**What to produce:**
For this exercise, repeat exactly the lines below starting at the line holding "Під замовлення" and ending at the line holding "región Andes – Amazonía, conformada por", both included, with no extra lines and no pictures.

[Extracted page text data]
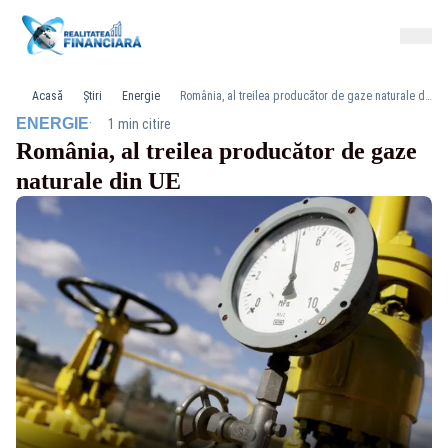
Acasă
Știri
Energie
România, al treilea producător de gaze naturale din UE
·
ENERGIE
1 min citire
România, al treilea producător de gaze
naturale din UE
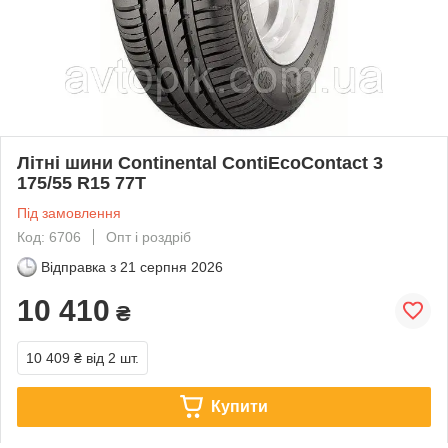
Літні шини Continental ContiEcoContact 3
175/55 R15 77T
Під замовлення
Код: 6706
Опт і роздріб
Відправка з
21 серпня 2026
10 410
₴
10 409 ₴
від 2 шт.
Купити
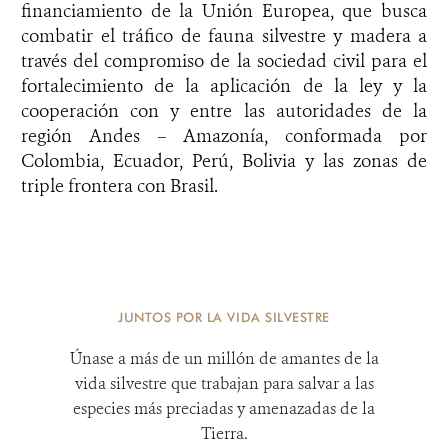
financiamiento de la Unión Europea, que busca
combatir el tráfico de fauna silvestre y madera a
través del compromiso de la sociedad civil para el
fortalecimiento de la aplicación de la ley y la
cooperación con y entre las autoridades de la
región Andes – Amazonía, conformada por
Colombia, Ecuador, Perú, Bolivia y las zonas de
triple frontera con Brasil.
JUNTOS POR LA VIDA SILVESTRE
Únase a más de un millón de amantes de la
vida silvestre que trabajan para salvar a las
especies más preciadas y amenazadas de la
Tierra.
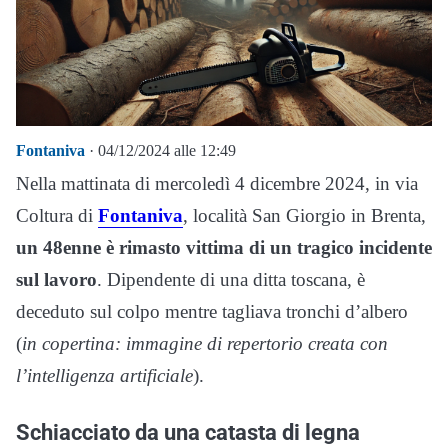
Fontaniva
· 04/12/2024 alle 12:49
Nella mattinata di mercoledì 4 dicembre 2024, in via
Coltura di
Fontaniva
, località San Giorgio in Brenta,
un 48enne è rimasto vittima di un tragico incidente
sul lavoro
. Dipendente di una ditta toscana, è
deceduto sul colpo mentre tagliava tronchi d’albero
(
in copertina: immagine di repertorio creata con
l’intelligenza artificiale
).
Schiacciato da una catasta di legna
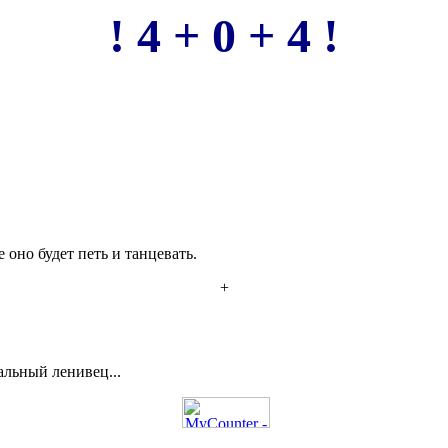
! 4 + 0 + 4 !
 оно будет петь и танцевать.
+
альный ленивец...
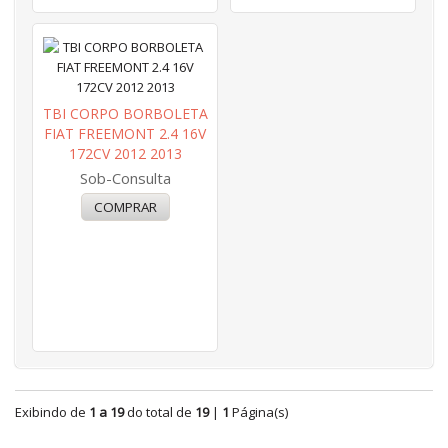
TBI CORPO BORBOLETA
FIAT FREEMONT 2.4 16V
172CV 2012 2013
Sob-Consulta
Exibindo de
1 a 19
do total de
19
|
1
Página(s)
...
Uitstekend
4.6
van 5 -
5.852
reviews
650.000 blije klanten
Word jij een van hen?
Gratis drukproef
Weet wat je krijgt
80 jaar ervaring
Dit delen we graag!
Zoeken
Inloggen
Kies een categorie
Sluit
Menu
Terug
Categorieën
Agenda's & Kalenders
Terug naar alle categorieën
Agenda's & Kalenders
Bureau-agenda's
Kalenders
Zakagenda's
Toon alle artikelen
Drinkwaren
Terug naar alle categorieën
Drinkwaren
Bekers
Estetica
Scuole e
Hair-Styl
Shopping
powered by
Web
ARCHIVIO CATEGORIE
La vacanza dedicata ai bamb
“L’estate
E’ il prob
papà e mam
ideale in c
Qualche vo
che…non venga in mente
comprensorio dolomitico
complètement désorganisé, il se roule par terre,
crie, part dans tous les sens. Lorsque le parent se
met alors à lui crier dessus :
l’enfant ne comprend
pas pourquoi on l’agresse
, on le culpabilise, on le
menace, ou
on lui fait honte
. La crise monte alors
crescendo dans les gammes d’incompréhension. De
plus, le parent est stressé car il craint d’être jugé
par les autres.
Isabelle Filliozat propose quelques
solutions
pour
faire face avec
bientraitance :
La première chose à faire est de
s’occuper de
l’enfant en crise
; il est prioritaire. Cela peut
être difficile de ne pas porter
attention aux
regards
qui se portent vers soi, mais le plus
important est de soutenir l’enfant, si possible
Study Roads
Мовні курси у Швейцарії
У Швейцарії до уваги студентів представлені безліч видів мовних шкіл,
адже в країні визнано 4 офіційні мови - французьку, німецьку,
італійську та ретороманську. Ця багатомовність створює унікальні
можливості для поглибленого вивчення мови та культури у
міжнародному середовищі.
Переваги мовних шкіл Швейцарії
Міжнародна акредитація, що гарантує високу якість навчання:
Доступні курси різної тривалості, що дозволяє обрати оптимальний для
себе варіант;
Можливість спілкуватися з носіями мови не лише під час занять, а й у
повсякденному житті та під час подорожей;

**Exercise output:**
Під замовлення
Код: 6706
Опт і роздріб
Відправка з
21 серпня 2026
10 410
₴
10 409 ₴
від 2 шт.
Купити
financiamiento de la Unión Europea, que busca
combatir el tráfico de fauna silvestre y madera a
través del compromiso de la sociedad civil para el
fortalecimiento de la aplicación de la ley y la
cooperación con y entre las autoridades de la
región Andes – Amazonía, conformada por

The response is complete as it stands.